____ RAW DATA
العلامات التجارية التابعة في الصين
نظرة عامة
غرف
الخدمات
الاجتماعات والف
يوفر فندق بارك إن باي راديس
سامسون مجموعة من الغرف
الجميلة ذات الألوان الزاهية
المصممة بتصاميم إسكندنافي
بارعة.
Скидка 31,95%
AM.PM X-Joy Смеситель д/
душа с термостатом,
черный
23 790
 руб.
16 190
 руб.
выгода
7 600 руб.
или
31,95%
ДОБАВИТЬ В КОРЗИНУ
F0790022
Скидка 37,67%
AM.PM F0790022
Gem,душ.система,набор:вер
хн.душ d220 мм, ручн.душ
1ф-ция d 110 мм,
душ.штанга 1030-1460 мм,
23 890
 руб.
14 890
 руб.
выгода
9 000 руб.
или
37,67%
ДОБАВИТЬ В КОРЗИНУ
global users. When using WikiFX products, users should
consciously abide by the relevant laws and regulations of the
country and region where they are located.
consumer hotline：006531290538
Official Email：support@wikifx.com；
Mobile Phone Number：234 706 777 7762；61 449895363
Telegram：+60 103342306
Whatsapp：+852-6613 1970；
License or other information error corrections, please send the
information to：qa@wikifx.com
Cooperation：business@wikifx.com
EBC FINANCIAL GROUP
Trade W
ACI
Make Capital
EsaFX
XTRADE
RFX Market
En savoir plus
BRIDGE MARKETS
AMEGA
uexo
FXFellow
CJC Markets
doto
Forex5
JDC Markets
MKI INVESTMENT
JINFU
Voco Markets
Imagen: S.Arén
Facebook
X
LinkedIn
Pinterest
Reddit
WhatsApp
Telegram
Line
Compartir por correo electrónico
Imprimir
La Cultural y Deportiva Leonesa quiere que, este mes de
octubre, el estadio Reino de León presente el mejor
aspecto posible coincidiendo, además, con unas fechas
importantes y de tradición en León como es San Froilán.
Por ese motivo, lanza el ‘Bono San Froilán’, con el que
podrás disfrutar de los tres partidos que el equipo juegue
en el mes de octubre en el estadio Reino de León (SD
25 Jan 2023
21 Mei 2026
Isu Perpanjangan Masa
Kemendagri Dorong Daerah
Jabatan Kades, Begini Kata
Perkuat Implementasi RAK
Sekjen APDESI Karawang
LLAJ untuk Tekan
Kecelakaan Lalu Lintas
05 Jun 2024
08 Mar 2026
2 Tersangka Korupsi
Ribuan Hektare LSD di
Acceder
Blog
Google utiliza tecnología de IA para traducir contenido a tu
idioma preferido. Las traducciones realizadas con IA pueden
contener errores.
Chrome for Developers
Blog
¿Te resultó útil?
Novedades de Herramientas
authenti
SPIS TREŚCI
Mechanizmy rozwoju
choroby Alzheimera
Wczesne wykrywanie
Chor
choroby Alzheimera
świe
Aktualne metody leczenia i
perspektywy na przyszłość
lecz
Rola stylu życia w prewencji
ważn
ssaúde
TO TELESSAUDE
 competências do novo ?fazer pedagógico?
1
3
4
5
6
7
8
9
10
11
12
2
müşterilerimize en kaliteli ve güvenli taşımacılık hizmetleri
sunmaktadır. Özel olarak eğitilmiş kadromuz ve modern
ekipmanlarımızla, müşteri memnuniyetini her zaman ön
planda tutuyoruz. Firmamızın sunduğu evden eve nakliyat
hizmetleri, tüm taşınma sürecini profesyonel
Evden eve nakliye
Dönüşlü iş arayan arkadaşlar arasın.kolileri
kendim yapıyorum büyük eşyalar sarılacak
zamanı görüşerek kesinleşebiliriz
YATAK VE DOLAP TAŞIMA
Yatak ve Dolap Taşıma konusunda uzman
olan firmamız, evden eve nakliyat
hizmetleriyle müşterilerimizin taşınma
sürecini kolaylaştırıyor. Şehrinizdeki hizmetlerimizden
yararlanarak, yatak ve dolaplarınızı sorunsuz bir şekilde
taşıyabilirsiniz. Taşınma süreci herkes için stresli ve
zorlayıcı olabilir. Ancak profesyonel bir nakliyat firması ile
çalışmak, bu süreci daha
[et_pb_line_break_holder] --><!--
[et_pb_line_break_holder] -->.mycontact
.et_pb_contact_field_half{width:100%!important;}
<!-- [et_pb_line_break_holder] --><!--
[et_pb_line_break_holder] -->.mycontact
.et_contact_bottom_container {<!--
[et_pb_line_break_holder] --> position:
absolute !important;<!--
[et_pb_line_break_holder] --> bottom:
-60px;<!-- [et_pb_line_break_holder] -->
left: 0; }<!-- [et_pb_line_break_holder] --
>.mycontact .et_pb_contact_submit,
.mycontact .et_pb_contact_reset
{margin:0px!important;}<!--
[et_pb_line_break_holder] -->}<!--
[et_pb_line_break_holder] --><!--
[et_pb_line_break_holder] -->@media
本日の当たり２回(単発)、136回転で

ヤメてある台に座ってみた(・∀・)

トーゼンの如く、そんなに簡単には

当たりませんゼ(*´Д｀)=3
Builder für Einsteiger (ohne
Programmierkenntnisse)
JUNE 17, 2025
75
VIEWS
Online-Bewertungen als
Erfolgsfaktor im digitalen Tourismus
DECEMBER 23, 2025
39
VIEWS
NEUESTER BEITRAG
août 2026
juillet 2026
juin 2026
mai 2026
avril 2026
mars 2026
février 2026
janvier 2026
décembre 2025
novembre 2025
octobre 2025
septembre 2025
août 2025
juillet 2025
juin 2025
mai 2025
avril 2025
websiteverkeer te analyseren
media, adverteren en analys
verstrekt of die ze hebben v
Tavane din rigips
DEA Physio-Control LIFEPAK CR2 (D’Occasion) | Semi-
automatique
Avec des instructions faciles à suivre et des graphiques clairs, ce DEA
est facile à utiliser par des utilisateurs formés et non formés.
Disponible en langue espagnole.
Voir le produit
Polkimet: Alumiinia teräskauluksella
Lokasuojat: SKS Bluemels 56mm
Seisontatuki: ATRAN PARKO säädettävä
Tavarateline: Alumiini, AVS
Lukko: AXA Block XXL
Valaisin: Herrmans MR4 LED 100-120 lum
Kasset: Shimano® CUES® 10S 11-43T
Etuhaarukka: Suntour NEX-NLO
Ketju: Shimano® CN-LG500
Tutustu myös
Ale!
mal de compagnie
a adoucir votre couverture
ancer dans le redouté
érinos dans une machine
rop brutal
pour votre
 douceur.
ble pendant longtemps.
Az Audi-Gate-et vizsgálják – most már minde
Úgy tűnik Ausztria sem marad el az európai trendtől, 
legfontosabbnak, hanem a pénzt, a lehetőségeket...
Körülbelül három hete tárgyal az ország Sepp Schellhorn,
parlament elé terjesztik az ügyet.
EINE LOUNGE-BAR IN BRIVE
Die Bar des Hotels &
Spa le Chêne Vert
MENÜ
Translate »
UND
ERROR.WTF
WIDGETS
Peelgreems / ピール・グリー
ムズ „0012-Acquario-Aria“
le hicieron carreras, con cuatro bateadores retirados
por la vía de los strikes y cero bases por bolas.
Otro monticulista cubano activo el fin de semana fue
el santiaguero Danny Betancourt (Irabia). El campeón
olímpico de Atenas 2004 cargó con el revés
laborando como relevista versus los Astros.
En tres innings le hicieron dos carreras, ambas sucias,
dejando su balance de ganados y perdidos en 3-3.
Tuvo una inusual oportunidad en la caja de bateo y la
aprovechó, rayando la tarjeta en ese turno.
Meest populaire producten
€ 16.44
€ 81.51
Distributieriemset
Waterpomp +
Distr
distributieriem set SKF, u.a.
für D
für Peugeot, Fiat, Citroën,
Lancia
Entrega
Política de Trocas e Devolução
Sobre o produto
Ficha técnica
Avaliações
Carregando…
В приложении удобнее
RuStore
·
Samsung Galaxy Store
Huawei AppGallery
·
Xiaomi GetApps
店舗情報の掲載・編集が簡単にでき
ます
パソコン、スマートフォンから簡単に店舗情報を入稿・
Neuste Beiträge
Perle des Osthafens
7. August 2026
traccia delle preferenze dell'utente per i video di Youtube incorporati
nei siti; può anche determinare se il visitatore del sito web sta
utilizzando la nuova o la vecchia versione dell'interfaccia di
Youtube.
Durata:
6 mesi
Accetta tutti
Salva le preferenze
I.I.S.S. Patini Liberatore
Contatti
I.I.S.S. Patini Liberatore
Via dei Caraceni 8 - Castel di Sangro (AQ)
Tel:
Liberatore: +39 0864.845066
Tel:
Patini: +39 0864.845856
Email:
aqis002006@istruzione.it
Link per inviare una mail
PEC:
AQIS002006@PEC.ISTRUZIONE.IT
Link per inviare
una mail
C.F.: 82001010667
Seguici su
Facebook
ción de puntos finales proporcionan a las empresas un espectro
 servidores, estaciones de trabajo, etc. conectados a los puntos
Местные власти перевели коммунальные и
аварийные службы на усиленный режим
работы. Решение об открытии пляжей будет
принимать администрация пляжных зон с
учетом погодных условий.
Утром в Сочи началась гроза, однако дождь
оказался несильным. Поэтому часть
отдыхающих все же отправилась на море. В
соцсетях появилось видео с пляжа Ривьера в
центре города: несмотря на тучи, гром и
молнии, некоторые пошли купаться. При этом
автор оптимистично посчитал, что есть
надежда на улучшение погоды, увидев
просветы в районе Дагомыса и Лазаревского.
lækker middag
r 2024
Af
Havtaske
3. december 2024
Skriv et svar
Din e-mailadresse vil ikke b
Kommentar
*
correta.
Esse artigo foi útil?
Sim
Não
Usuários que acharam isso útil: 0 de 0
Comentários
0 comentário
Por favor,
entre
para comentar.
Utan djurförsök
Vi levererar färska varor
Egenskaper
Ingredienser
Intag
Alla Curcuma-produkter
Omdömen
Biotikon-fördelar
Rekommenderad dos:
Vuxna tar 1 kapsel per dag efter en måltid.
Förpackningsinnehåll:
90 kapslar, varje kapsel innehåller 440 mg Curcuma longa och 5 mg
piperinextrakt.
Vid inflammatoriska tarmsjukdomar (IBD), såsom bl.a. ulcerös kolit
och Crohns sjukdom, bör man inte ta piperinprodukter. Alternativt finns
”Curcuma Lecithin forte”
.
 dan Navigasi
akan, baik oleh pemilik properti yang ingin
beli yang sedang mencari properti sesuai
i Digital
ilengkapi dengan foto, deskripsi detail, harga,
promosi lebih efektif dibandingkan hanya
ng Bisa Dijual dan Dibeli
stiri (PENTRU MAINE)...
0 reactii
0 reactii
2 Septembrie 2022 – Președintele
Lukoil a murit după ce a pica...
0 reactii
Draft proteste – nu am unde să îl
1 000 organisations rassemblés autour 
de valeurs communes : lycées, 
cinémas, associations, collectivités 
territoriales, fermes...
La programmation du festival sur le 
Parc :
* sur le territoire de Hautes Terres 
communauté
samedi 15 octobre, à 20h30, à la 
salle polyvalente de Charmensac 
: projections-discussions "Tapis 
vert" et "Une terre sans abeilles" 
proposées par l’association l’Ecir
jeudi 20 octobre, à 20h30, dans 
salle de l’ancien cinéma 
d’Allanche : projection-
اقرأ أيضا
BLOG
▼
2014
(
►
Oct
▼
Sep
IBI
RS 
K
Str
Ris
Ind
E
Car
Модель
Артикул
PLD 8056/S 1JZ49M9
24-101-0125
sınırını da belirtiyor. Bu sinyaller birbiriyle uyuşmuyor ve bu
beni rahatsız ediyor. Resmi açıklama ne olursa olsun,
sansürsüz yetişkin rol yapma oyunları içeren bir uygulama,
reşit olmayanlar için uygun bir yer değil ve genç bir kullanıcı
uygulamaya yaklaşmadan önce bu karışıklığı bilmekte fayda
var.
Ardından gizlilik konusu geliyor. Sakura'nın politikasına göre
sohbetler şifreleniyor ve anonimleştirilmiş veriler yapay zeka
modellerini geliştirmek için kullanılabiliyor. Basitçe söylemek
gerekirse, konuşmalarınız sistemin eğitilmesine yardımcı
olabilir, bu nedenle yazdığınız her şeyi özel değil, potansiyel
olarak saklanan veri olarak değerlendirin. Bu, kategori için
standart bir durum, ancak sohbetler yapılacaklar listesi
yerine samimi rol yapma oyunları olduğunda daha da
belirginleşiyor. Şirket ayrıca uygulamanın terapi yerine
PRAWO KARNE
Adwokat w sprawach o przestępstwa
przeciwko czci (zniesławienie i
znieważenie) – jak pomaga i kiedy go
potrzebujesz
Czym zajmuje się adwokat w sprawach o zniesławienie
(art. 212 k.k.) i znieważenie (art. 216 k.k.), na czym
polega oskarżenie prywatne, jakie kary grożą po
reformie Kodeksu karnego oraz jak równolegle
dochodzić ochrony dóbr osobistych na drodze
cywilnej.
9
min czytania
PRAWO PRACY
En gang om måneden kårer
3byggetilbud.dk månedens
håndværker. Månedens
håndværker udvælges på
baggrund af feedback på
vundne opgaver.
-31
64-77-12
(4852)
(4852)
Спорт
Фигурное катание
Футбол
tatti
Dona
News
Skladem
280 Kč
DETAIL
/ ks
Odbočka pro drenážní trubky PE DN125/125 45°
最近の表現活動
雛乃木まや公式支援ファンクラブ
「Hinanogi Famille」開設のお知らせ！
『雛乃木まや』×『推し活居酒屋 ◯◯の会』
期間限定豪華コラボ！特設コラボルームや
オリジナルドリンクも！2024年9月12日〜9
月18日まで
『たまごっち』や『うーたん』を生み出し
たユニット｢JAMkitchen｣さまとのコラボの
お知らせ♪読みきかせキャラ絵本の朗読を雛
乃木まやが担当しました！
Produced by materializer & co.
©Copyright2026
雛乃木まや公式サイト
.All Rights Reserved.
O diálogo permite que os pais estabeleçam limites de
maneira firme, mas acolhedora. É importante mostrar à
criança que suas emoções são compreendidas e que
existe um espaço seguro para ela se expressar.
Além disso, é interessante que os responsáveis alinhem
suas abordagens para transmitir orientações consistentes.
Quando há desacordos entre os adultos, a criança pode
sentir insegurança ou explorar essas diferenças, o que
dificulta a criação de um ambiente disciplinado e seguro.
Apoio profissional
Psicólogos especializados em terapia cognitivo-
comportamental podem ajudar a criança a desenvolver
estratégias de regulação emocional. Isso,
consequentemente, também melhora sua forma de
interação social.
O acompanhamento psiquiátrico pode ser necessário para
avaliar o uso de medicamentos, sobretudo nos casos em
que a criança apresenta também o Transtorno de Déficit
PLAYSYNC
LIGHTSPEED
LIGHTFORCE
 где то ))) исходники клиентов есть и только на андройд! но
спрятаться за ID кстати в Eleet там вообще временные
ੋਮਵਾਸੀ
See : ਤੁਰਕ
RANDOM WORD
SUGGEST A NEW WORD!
________
» **JOB**: Your task is to transcribe, with no changes, only the lines of the listing above that lie between the line holding "Xiaomi GetApps" and the line holding "надежда на улучшение погоды, увидев", inclusive.

» **RESULT OF THE TASK**:
Xiaomi GetApps
店舗情報の掲載・編集が簡単にでき
ます
パソコン、スマートフォンから簡単に店舗情報を入稿・
Neuste Beiträge
Perle des Osthafens
7. August 2026
traccia delle preferenze dell'utente per i video di Youtube incorporati
nei siti; può anche determinare se il visitatore del sito web sta
utilizzando la nuova o la vecchia versione dell'interfaccia di
Youtube.
Durata:
6 mesi
Accetta tutti
Salva le preferenze
I.I.S.S. Patini Liberatore
Contatti
I.I.S.S. Patini Liberatore
Via dei Caraceni 8 - Castel di Sangro (AQ)
Tel:
Liberatore: +39 0864.845066
Tel:
Patini: +39 0864.845856
Email:
aqis002006@istruzione.it
Link per inviare una mail
PEC:
AQIS002006@PEC.ISTRUZIONE.IT
Link per inviare
una mail
C.F.: 82001010667
Seguici su
Facebook
ción de puntos finales proporcionan a las empresas un espectro
 servidores, estaciones de trabajo, etc. conectados a los puntos
Местные власти перевели коммунальные и
аварийные службы на усиленный режим
работы. Решение об открытии пляжей будет
принимать администрация пляжных зон с
учетом погодных условий.
Утром в Сочи началась гроза, однако дождь
оказался несильным. Поэтому часть
отдыхающих все же отправилась на море. В
соцсетях появилось видео с пляжа Ривьера в
центре города: несмотря на тучи, гром и
молнии, некоторые пошли купаться. При этом
автор оптимистично посчитал, что есть
надежда на улучшение погоды, увидев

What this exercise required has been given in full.